* **Supplied information**
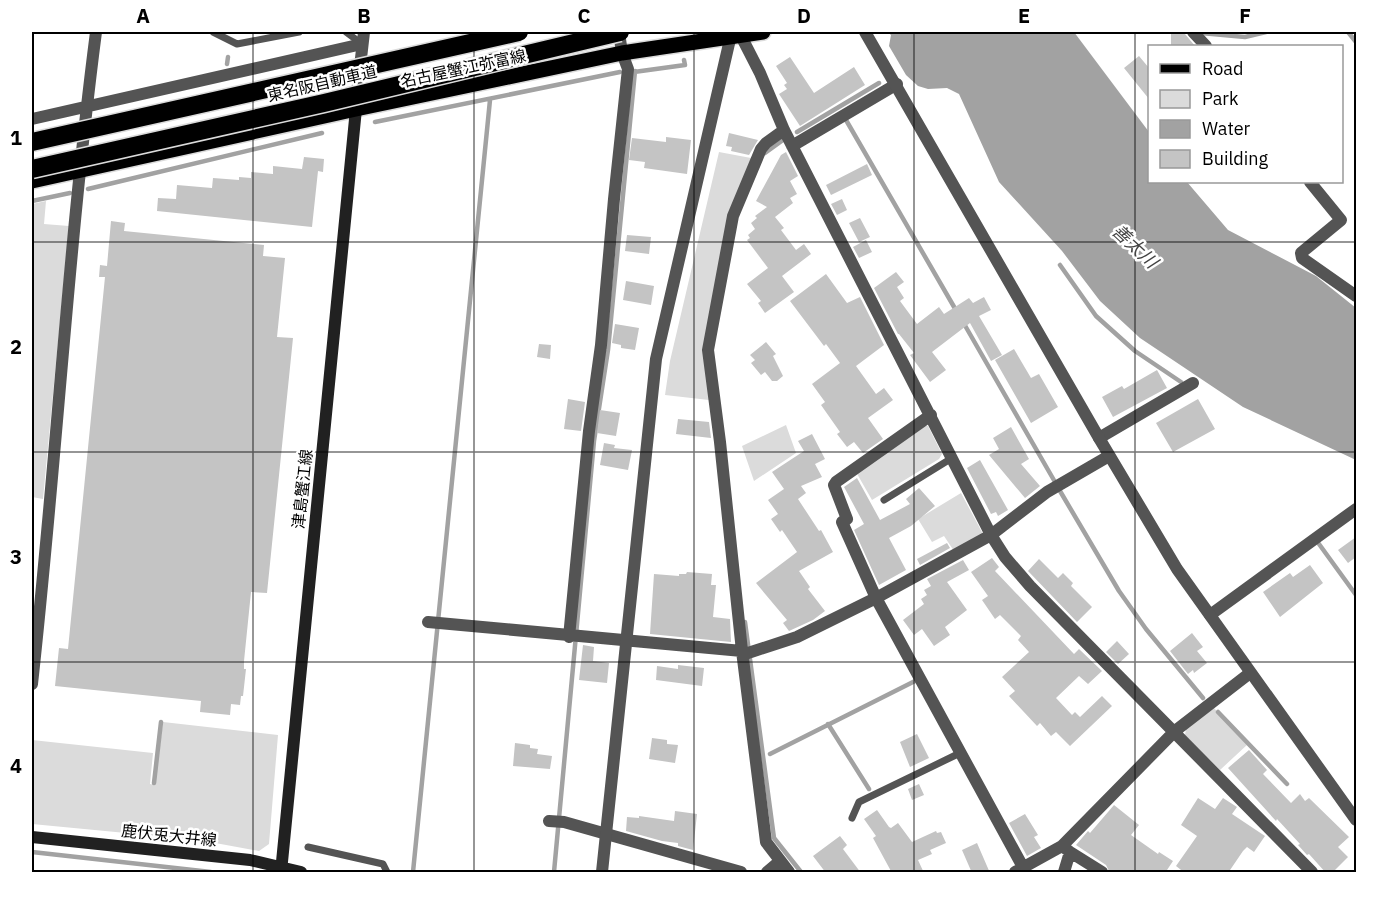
<svg xmlns="http://www.w3.org/2000/svg" width="1388" height="904" viewBox="0 0 1388 904" font-family="'IBM Plex Sans','Noto Sans JP',sans-serif">
	<rect width="100%" height="100%" fill="#fff"/>
	<path fill="#dbdbdb" d="M719,152l32,6 -46,192 4,50 -44,-5 5,-34z
		M46,201l-2,23 25,2 -26,273 -11,-2v-293z
		M786,425l10,28 -42,28 -12,-35z
		M921,425l7,1 14,28 -3,5 -67,41 -16,-28z
		M961,493l22,41 -29,17 -10,-15 -12,6 -14,-23z
		M1214,708l34,36 -28,26 -35,-35 1,-6z
		M163,722l115,13 -9,109 -10,7 -60,-11 -167,-16v-84l121,13 -3,31 5,1z"/>
	<path fill="#a2a2a2" d="M888,32h186l75,100 1,50h37l41,48 88,46 40,32v152l-113,-53 -103,-69 -40,-37 -38,-50 -63,-69 -40,-88 -12,-6 -19,1 -10,-3 -12,-11 -17,-29 2,-11z"/>
	<g fill="none" stroke-linecap="round" stroke-linejoin="round">
		<path stroke="#a2a2a2" stroke-width="4.5" d="M1348,32l8,10
			M1201,33l44,4 21,-5
			M227,64l1,-7
			M634,72l51,-7 -1,-5
			M846,120l111,192
			M375,122l245,-50
			M797,132l82,-49
			M765,153l18,-13
			M88,189l234,-56
			M32,201l38,-8
			M1060,265l36,51 39,35 46,31
			M963,322l92,160
			M1060,491l59,100 27,38 57,69
			M1319,544l37,51
			M745,622l29,216 27,34
			M1218,712l69,72
			M828,724l41,65
			M770,754l145,-73
			M154,783l7,-61
			M32,852l179,20
			M413,872l77,-772
			M554,872l40,-431 14,-91 27,-279"/>
	</g>
	<path fill="#c4c4c4" d="M1171,33l14,1 10,12h-24z
		M1139,56l10,12v31l-25,-31z
		M790,57l24,36 40,-26 11,18 -65,41 -21,-32 8,-5 -3,-4 3,-2 -11,-17z
		M729,133l29,7 -9,15 -18,-4 1,-4 -6,-1z
		M666,137l25,3 -4,34 -43,-6 1,-6 -16,-2 3,-22 34,4z
		M786,152l12,24 -8,5 7,13 -7,4 3,5 -18,14 9,11 -3,2 15,20 8,-6 7,10 -29,22 12,16 -29,21 -7,-10 3,-2 -14,-17 21,-16 -21,-28 3,-2 -2,-3 7,-6 -4,-6 6,-5 -2,-2 12,-9 -11,-6 25,-46z
		M304,157l20,2 -1,13 -5,-1 -6,56 -155,-16 1,-13 18,1 1,-14 35,3 1,-10 26,2v-3l12,1v-6l22,2v-8l29,3z
		M867,164l5,11 -41,20 -5,-10z
		M842,199l5,11 -10,5 -6,-11z
		M860,218l10,19 -11,5 -10,-19z
		M111,221l14,2 -1,8 140,14 -1,11 22,2 -8,79 16,1 -26,255 -16,-1 -7,69v8h2l-3,27h-2l-1,9 -9,-1 -1,11 -30,-3 1,-11 -146,-15 4,-38 9,1 37,-372h-6l1,-12 7,1z
		M627,235l24,2 -2,17 -24,-3z
		M866,240l6,12 -13,6 -6,-11z
		M896,272l8,10 -7,5 7,11 -4,3 17,23 22,-17 5,7 25,-16 4,5 11,-6 7,13 -12,6 23,39 -11,6 -21,-38 -38,29 14,18 -16,12 -20,-27 4,-2 -15,-19h-1l-24,-46z
		M826,274l21,29 13,-6 24,48 -28,21 20,28 8,-6 9,12 -25,18 15,21 -20,14 -9,-11 -7,5 -10,-13 3,-2 -19,-27 4,-3 -13,-18 28,-21 -14,-19 -2,2 -34,-45z
		M626,281l28,5 -3,19 -28,-5z
		M615,324l24,4 -4,22 -14,-2v-3l-9,-2z
		M766,342l10,12 -3,2 10,20 -6,5h-5l-7,-9 -4,3 -10,-12 4,-3 -5,-5z
		M539,344l12,1 -1,14 -13,-2z
		M1014,349l17,29 8,-4 19,33 -27,16 -36,-63z
		M1157,370l10,18 -54,29 -11,-20 20,-11 2,3z
		M568,399l17,3 -4,29 -17,-2z
		M1198,399l17,30 -42,23 -17,-29z
		M600,410l20,3 -4,23 -19,-3z
		M678,419l31,3 2,16 -35,-4z
		M1011,427l18,32 -8,5 19,22 -15,12 -36,-43 10,-6 -6,-11z
		M812,434l13,25 -10,5 7,13 -21,9 5,7 -8,6 21,32 2,-1 12,22 -34,19 11,16 -2,2 17,22 -12,9 -24,11 -6,-8 4,-3 -31,-37 41,-31 -15,-22 -2,2 -9,-13 7,-5 -10,-14 16,-11 -12,-17 32,-21 -6,-10z
		M604,443l11,2 -1,3 18,2 -4,20 -28,-5z
		M980,460l28,50 -10,6 -2,-4 -5,2 -24,-46z
		M857,478l23,42 30,-16 -4,-5 13,-11 16,18 -24,20 -22,12 17,32 -27,15 -25,-55 10,-6 -20,-37z
		M1356,537v20l-8,6 -10,-13z
		M947,543l3,5 -30,17 -3,-6z
		M992,558l7,9 -4,4 79,83 5,-5 23,22 -14,13 -9,-8 -23,22 16,17 3,-3 5,5 22,-21 10,10 -42,40 -14,-14 -5,4 -11,-13 -3,3 -28,-30 6,-5 -13,-14 27,-25 -11,-12 3,-4 -21,-21 -5,4 -13,-19 6,-4 -17,-24z
		M1039,559l19,19 5,-5 10,10 -2,3 21,21 -15,15 -49,-51z
		M963,560l6,10 -22,12 20,28 -22,17 5,8 -16,11 -12,-17 -8,6 -11,-15 21,-16 -3,-5 6,-4 -3,-5 7,-4 -4,-7z
		M1310,565l13,18 -43,34 -17,-25 27,-19 3,4z
		M687,572l25,2 -1,11h5l-3,32 17,2 1,23 -81,-8 4,-60 25,2v-2h7z
		M1192,633l11,14 -6,4 10,12 -13,10 -1,-3 -5,4 -18,-23z
		M1117,641l12,13 -11,10 -12,-12z
		M583,645l11,2 -1,14 16,2 -2,20 -28,-3z
		M678,665l26,3 -2,18 -46,-6 1,-14 21,3z
		M917,734l12,24 -19,9 -10,-25z
		M652,738l15,2v4l11,1 -3,18 -26,-4z
		M515,743l15,2v3l8,1 -1,5 15,2 -2,13 -37,-3z
		M1249,750l18,20 -4,4 28,29 9,-9 5,7 4,-3 40,39 -11,10 10,10 -16,16h-6l-17,-19 -2,1 -9,-10 2,-1 -23,-25 -1,2 -48,-53z
		M919,784l5,11 -12,5 -4,-11z
		M1198,798l17,11 8,-11 14,9 -5,7 33,22 -11,16 -7,-5 -4,4 -15,22h-43l-9,-7 21,-30 -16,-11z
		M1114,805l25,20 -8,10 27,19 1,-2 14,9 -8,12h-55l-4,-8 -30,-20 12,-14 2,2z
		M877,810l12,17 2,1 7,-5 14,19 24,-11 1,2 4,-1 5,11 -16,7 2,4 -14,6 6,13h-32l-19,-35 3,-2 -12,-17z
		M675,811l22,3 -4,36 -15,-4v-3l-16,-2 -36,-10 1,-14 12,1v-2l35,5z
		M1025,814l13,21 -4,2 7,11 -14,8 -18,-33z
		M840,836l7,9 -4,4 18,24h-35l-13,-17z
		M977,843l13,30h-18l-10,-23z"/>
	<g fill="none" stroke-linecap="round" stroke-linejoin="round">
		<defs>
			<path id="primary" d="M32,181l324,-72 266,-56 141,-21"/>
		</defs>
		<use href="#primary" stroke="#dbdbdb" stroke-width="18"/>
		<path stroke="#545454" stroke-width="7" d="M213,32l24,12 62,-12
			M346,32l16,12
			M884,500l68,-42
			M852,818l7,-16 101,-49
			M308,847l75,17 4,8"/>
		<path stroke="#545454" stroke-width="12" d="M1193,32l13,14
			M740,34l20,39 24,57 207,405 14,22 25,29 282,286
			M356,102l8,-70
			M32,119l330,-75
			M784,130l-18,13 -5,6 -28,67 -25,134 12,92 22,209 24,191 23,30
			M792,146l105,-62
			M1310,182l31,38 -40,33 1,5 54,38
			M931,415l-95,67 -2,3 13,34 -5,3 34,76 148,271
			M1099,438l94,-55
			M1210,615l146,-106
			M428,622l314,29 3,3 52,-17 79,-39 115,-63 56,-43 62,-36
			M569,637l20,-206 12,-86 13,-146 14,-130 -6,-16 -3,-21
			M32,684c24,-217 36,-436 64,-652
			M549,821l15,1 177,50
			M1070,852l32,20
			M767,872l13,-11
			M1015,872l47,-26 113,-115 75,-58
			M1064,872l6,-20 -4,-3"/>
		<path stroke="#545454" stroke-width="12" d="M865,32l234,406 78,131 179,251
			M602,872l54,-513 75,-324"/>
		<path stroke="#212121" stroke-width="12" d="M32,837l218,23 51,12
			M281,872l75,-763"/>
		<use href="#primary" stroke="#000" stroke-width="15"/>
		<defs>
			<path id="motorway-bridge" d="M32,142l487,-110
				M32,169l292,-66 296,-71"/>
		</defs>
		<use href="#motorway-bridge" stroke="#dbdbdb" stroke-width="21" stroke-linecap="butt"/>
		<use href="#motorway-bridge" stroke="#000" stroke-width="18"/>
	</g>
	<path fill="none" stroke="#000" stroke-width="1.5" stroke-opacity="0.55" d="M253,32v840M474,32v840M694,32v840M914,32v840M1135,32v840M32,242h1324M32,452h1324M32,662h1324"/>
	<g text-anchor="middle" dominant-baseline="central" stroke-width="5" stroke-linejoin="round" paint-order="stroke">
		<g font-size="16" fill="#000" stroke="#fff">
			<text transform="translate(463 68) rotate(-12)">名古屋蟹江弥富線</text>
			<text transform="translate(322 83) rotate(-13)">東名阪自動車道</text>
			<text transform="translate(302 489) rotate(-84)">津島蟹江線</text>
			<text transform="translate(169 835) rotate(6)">鹿伏兎大井線</text>
		</g>
		<g font-size="18" font-style="italic" fill="#434343" stroke="#fff">
			<text transform="translate(1135 246) rotate(43)">善太川</text>
		</g>
	</g>
	<rect width="1388" height="904" fill="none" stroke="#ffffff" stroke-width="66"/>
	<rect x="1148" y="45" width="195" height="138" fill="#ffffff" stroke="#999999" stroke-width="1.5"/>
	<rect x="1160" y="64" width="30" height="9" fill="#000000" stroke="#999999" stroke-width="1.5"/>
	<text x="1202" y="75" font-size="18" fill="#000000">Road</text>
	<rect x="1160" y="90" width="30" height="18" fill="#dbdbdb" stroke="#999999" stroke-width="1.5"/>
	<text x="1202" y="105" font-size="18" fill="#000000">Park</text>
	<rect x="1160" y="120" width="30" height="18" fill="#a2a2a2" stroke="#999999" stroke-width="1.5"/>
	<text x="1202" y="135" font-size="18" fill="#000000">Water</text>
	<rect x="1160" y="150" width="30" height="18" fill="#c4c4c4" stroke="#999999" stroke-width="1.5"/>
	<text x="1202" y="165" font-size="18" fill="#000000">Building</text>
	<rect x="33" y="33" width="1322" height="838" fill="none" stroke="#000" stroke-width="2"/>
	<g font-size="20" text-anchor="middle" font-weight="bold" fill="#000">
		<text x="143" y="23">A</text>
		<text x="364" y="23">B</text>
		<text x="584" y="23">C</text>
		<text x="804" y="23">D</text>
		<text x="1024" y="23">E</text>
		<text x="1245" y="23">F</text>
		<text x="16" y="145">1</text>
		<text x="16" y="354">2</text>
		<text x="16" y="564">3</text>
		<text x="16" y="773">4</text>
	</g>
</svg>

* **Exercise prompt**
From the records above, transcribe exactly the run of lines that opens with the line holding "M765,153l18,-13" and closes with the line holding "M1139,56l10,12v31l-25,-31z", both included.

* **Solved exercise**
			M765,153l18,-13
			M88,189l234,-56
			M32,201l38,-8
			M1060,265l36,51 39,35 46,31
			M963,322l92,160
			M1060,491l59,100 27,38 57,69
			M1319,544l37,51
			M745,622l29,216 27,34
			M1218,712l69,72
			M828,724l41,65
			M770,754l145,-73
			M154,783l7,-61
			M32,852l179,20
			M413,872l77,-772
			M554,872l40,-431 14,-91 27,-279"/>
	</g>
	<path fill="#c4c4c4" d="M1171,33l14,1 10,12h-24z
		M1139,56l10,12v31l-25,-31z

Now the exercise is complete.